Захваченный этой дикой и прекрасной музыкой, Куприн недвижно стоял, подняв руки, словно собираясь творить молитву. Все - жена, семья, литература, собственное творчество - казалось ему в эти минуты дурным, плоским, незначительным. Душа просила воли, простора, забвения себя...
Ах, какая беда
На нас напала,
Несчастливая девушка
Меня полюбила.
Ой, если не отдадите
Мне ее по чести,
Увезу насильно...
Ой, мои серые,
Серые да еще гнедые-рыжие,
Над нами только бог,
Пусть благословит!..
- Маныч! - громко шептал Куприн, глядя сквозь слезы на лице на веселящийся табор. - Маныч! Шампанского чавалам и цыганкам! А мне водки, Маныч! Как они поют, боже мой, как поют!..
Виолончелью гудело густое контральто старой цыганки, яростно и пылко вела древнюю мелодию преображенная песней Маша, сине-красной змейкой извивалась прекрасная плясунья...

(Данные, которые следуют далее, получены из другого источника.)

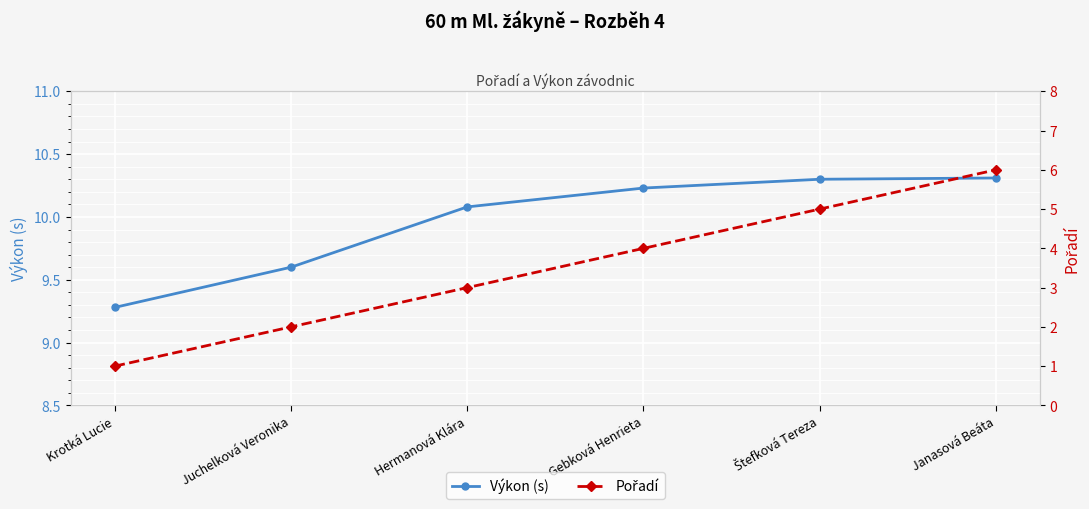

The value of Pořadí at Juchelková Veronika is 2.6. True or false?

False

- Что здесь происходит, Александр Иванович?
Маленький лысоватый человек в пенсне незаметно появился в номере.
Куприн гневно обернулся на голос, но, узнав Вересаева, расцвел:
- Нет уж, увольте. - Вересаев наклонил скучное лицо. - Я попросил бы вас на минутку выйти со мной в коридор. У меня поручение от Марии Карловны...
В душном от ковровых дорожек коридоре Вересаев бесстрастным голосом принялся отчитывать Куприна:
- Что вы с собой делаете? Не жалеете семью, так хоть себя пощадите. На вас сейчас смотрит вся читающая Россия, а вы... Вы черт знает чем занимаетесь!

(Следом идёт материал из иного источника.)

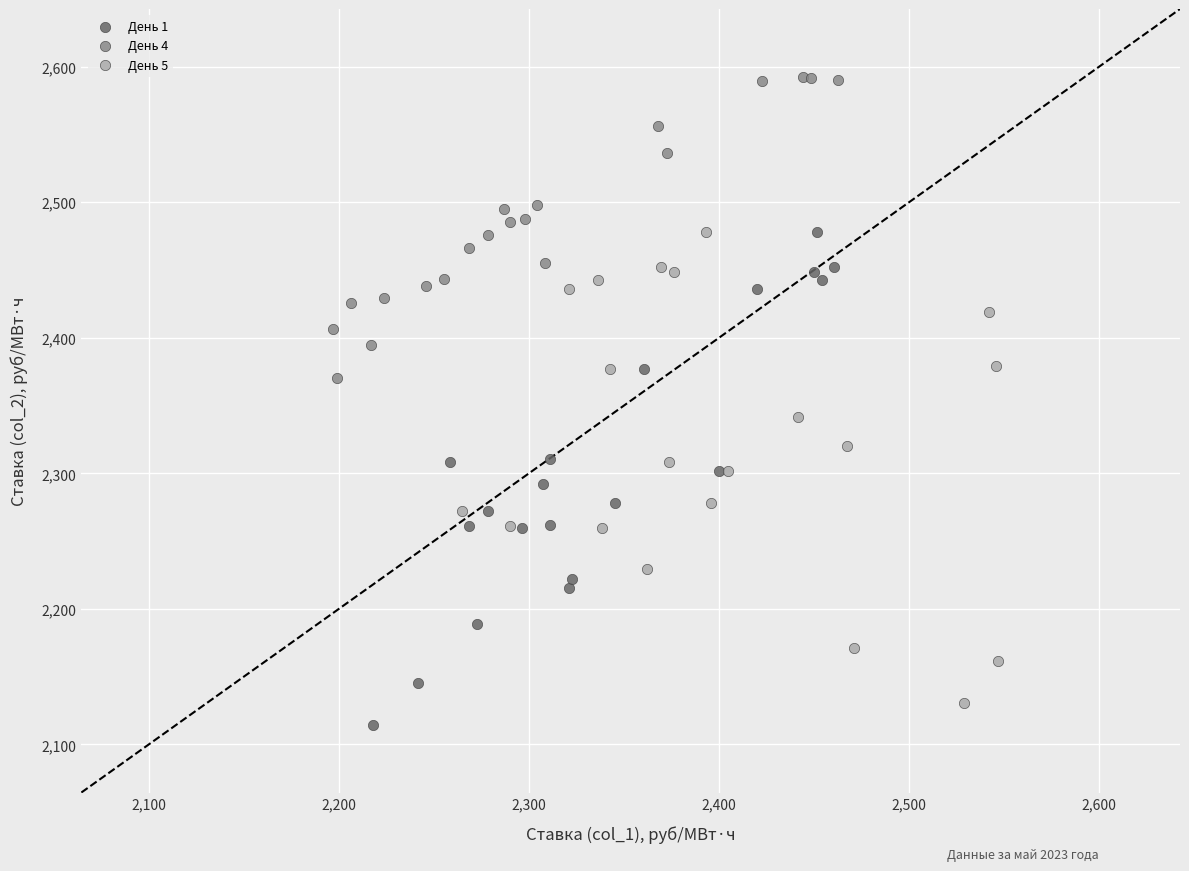

Which series contains the highest Y value?

День 4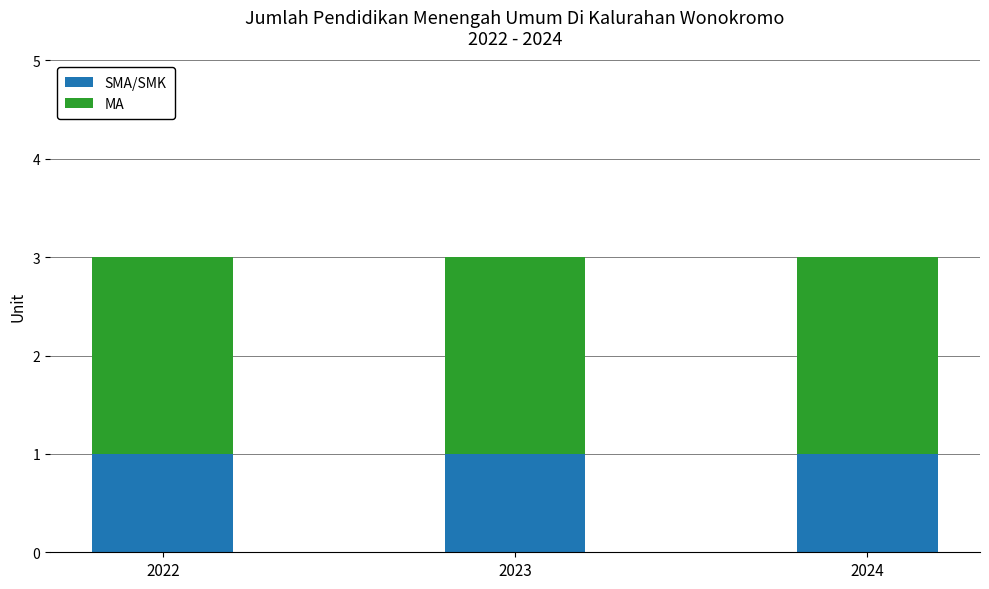

What is the total value across all series at 2022?

3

Куприн пьяно, с тоскливой злобой поглядел на него.
- Ах эта писательская судьба - чертовски сложная жизнь, когда за удачу приходится платить нервами, здоровьем, собою едва ли не больше, чем за неудачу, поражение, - сначала тихо, а затем все громче и громче заговорил он. - Как же, есть род окололитературной братии, которой извне, из их завистливой галерки все видится по-иному: Куприн получает бешеные гонорары, Куприн - пьяница, дебошир, гуляка, Куприн - грубиян, необразованный человек, бывший офицер... Куприн облил горячим кофе Найденова и разорвал на нем жилет... Куприн приткнул вилкой баранью котлету к брюху поэта Рославлева, при этом стал ее резать и есть, после чего оба плакали... Куприн кинул в ресторане "Норд" пехотного генерала в бассейн со стерлядью... А-а-а! - Он оглянулся маленькими, налитыми кровью глазами, и Маныч тотчас же неслышной походкой вышел из номера и остановился поодаль.
- Вспомните наконец, что вы отец и муж, - заговорил Вересаев.